— Problem requirements —
Show every line below that contains the string "radius", with case counting.

— Dataset content —
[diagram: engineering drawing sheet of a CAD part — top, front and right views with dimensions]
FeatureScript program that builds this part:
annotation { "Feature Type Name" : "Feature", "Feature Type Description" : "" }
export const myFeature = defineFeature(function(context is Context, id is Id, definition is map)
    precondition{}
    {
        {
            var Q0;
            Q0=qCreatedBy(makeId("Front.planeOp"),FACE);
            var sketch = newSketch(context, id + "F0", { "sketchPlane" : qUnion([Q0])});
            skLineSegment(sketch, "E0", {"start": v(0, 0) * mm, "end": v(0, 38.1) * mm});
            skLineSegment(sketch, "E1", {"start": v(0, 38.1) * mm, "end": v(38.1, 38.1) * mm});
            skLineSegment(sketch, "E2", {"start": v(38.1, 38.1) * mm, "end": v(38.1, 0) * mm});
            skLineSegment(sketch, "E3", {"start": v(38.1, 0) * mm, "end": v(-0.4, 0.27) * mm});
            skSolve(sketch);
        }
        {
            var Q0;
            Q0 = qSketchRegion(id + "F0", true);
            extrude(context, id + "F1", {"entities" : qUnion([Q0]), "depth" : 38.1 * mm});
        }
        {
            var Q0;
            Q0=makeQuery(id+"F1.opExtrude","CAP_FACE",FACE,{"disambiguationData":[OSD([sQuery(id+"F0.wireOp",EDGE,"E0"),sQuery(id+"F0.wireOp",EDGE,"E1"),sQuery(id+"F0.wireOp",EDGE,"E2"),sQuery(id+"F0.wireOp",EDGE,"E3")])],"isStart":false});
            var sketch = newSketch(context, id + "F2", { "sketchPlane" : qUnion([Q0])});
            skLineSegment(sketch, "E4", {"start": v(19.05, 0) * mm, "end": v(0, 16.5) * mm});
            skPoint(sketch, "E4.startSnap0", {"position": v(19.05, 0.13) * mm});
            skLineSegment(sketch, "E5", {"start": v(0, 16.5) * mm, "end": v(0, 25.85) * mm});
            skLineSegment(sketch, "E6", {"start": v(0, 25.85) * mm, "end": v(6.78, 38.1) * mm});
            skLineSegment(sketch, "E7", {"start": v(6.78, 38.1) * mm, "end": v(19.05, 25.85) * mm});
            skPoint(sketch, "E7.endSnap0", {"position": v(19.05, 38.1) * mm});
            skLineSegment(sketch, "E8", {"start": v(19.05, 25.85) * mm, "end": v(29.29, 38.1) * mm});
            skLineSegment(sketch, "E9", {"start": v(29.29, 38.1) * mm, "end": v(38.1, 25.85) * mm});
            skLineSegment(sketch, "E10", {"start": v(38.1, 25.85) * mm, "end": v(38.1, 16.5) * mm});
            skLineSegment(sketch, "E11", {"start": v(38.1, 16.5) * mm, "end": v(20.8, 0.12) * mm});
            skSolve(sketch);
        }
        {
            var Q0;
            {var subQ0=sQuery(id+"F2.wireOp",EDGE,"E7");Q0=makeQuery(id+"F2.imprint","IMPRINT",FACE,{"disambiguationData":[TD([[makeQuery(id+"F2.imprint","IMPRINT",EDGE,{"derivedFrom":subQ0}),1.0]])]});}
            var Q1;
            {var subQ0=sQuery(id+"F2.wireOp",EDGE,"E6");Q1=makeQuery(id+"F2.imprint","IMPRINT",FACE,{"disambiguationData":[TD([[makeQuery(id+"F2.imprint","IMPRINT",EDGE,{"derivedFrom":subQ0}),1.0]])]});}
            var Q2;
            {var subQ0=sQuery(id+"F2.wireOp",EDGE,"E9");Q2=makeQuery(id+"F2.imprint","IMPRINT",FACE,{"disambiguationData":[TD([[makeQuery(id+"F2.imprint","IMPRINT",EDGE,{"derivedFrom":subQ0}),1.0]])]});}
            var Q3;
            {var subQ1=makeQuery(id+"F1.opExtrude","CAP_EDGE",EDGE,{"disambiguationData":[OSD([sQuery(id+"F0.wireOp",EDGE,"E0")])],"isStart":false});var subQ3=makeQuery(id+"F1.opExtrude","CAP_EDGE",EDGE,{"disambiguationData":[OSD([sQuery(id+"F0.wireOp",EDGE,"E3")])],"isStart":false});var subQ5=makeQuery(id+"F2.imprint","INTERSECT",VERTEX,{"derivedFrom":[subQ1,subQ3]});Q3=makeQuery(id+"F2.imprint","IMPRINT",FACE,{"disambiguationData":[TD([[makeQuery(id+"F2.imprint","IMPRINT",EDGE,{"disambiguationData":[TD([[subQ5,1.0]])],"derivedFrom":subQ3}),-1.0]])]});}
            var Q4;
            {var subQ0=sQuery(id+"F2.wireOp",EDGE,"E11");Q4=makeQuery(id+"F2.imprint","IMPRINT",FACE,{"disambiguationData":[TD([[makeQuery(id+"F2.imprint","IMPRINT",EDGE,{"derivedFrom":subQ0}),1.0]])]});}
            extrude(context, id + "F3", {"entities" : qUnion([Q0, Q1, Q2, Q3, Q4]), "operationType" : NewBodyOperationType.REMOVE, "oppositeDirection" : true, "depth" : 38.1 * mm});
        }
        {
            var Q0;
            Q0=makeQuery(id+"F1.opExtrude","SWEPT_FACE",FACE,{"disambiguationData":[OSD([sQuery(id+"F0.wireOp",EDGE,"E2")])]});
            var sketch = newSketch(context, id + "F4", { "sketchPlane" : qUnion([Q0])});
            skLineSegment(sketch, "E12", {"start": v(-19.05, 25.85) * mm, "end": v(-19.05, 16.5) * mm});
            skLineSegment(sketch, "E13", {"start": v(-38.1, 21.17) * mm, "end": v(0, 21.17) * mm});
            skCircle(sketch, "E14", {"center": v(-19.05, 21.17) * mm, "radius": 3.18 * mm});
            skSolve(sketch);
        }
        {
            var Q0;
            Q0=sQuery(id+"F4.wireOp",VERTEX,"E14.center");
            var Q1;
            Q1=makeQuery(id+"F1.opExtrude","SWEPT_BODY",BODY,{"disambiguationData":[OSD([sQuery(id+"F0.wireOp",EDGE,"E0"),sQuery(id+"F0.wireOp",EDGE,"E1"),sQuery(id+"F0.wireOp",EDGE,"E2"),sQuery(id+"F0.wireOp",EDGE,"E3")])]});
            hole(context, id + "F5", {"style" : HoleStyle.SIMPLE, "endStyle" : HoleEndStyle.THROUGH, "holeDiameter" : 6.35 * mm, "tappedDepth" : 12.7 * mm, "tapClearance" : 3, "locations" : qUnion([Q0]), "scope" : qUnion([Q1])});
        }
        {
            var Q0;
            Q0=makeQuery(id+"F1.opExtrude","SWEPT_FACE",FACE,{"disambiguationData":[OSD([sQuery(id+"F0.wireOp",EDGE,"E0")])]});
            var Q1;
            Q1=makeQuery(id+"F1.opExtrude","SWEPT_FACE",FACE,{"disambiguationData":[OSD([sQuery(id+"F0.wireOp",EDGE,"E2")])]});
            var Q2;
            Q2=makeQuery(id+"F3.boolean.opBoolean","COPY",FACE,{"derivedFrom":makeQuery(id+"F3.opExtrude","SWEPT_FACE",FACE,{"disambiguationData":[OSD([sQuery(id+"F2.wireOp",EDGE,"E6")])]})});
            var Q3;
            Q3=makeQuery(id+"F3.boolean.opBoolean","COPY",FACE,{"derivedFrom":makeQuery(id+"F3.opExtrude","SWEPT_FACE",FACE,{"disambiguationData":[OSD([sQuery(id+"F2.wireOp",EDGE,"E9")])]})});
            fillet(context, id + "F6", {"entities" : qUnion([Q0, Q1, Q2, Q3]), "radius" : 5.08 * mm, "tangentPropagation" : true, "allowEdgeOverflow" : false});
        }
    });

— Answer to the task —
            skCircle(sketch, "E14", {"center": v(-19.05, 21.17) * mm, "radius": 3.18 * mm});
            fillet(context, id + "F6", {"entities" : qUnion([Q0, Q1, Q2, Q3]), "radius" : 5.08 * mm, "tangentPropagation" : true, "allowEdgeOverflow" : false});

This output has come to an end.